CPRA’s annual cycle aligns to the calendar year’s second month, differentiating it from CPNQ (December) and CPNS (September). This choice is arbitrary — purely a matter of product design — but it does create an investor cohort effect. Someone buying CPRA in January has nearly a full year of outcome period ahead; someone buying in March has only weeks. Like all structured products, the benefit is tied to holding through the full outcome period, from April 1 of one year to March 31 of the next.

Small-cap-specific risks

The Russell 2000’s constituents are more sensitive to interest rates, recessions, and competitive disruption than large caps. If the Federal Reserve tightens sharply or the economy contracts, small caps often outpace large caps on the downside. CPRA’s 100% downside protection buffers against that scenario — but only if held through the outcome period. An investor who buys in February, expects a spring market bounce, and sells in June during a summer correction would miss the protection entirely.

Additionally, liquidity in Russell 2000 stocks is more fragile than in mega-cap names. During market stress, bid-ask spreads widen and execution costs rise. The fund’s underlying positions are FLEX options on the iShares Russell 2000 ETF (IWM), so the fund is exposed to IWM’s tracking fidelity relative to the actual index — which is typically very tight but can diverge during market dislocations.

Capital deployment

CPRA held approximately $22–23 million in net assets as of June 2026, a small fund reflective of its niche positioning. The 0.69% management fee is charged annually regardless of market conditions or outcome period length. For an investor buying late in a cycle (e.g., in February), the fee applies for only two months of benefits, making the economic case less attractive.

Calamos’ motivation for launching a Russell 2000 variant was straightforward: the small-cap segment has its own investor base, distinct from Nasdaq-100 traders, and the higher volatility allows for more attractive structured deals. The fund issuer is the Calamos ETF Trust, the same domicile used for CPNQ and CPNS.

The segment view: what’s in the Russell 2000

The Russell 2000 spans nearly every U.S. business segment: financial services (regional banks, credit-focused nonbanks), healthcare (small-cap hospitals, device makers, biotech), industrials (machinery, distribution, transportation), consumer (restaurants, retailers), technology (software, semiconductors), and energy (smaller E&P firms). Unlike an index of large-cap technology companies, which has a clear sector tilt, the Russell 2000 is genuinely diversified — no single segment typically accounts for more than 15–20% of the index. This diversification cuts both ways: it provides natural hedging, but it also means there is no dominant narrative driving the index.
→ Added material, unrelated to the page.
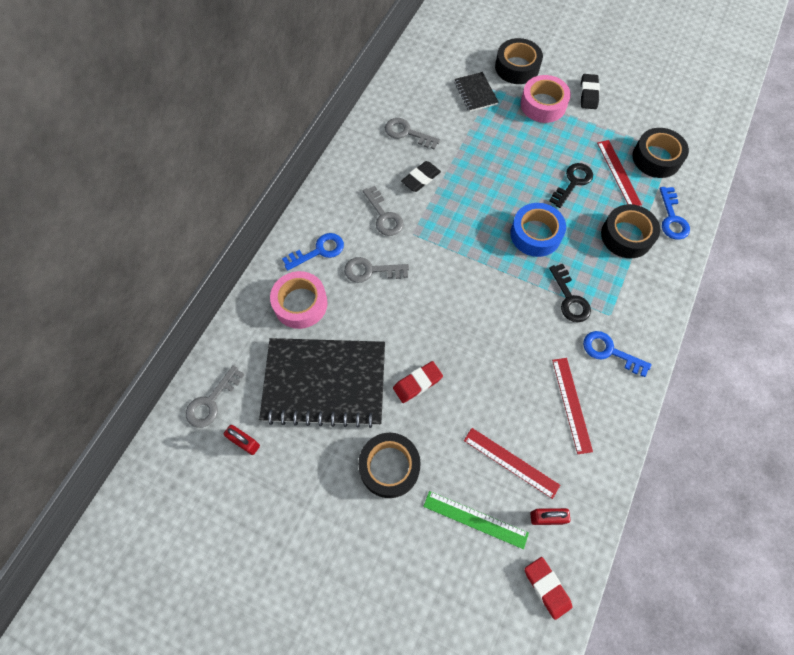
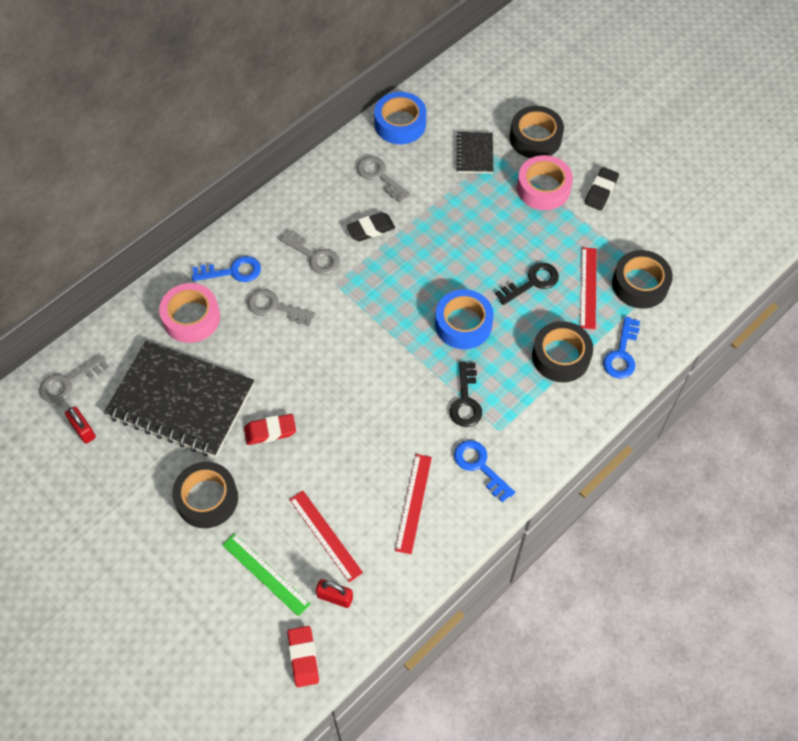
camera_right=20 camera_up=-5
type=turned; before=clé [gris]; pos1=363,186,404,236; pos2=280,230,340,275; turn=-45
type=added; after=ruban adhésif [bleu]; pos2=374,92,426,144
CPRA captures this full spectrum with a cap and floor applied to the index as a whole. An investor betting that small caps will outperform should ask whether the cap is wide enough to make the bet worthwhile; an investor using it for downside protection should confirm that the floor is attractive relative to the current market price of put options bought independently.

How to evaluate CPRA

Start with the Calamos fact sheet and prospectus, which detail the current outcome period’s cap and floor. Check when you intend to buy and sell — buying late in a cycle, even if the cap is attractive, locks you into a short benefit window. Compare the cap to historical Russell 2000 annual returns (typically 9–15% in bull years) to gauge whether you are capping at a level that preserves meaningful upside. And evaluate the fee: 0.69% charged on a small-cap position with high annual volatility is a noticeable drag relative to passive Russell 2000 index funds (which cost 0.10% or less).

CPRA is not a recommendation but a tactical structure: useful for investors who want Russell 2000 exposure, expect volatility, and prefer insurance to downside risk over a defined outcome period.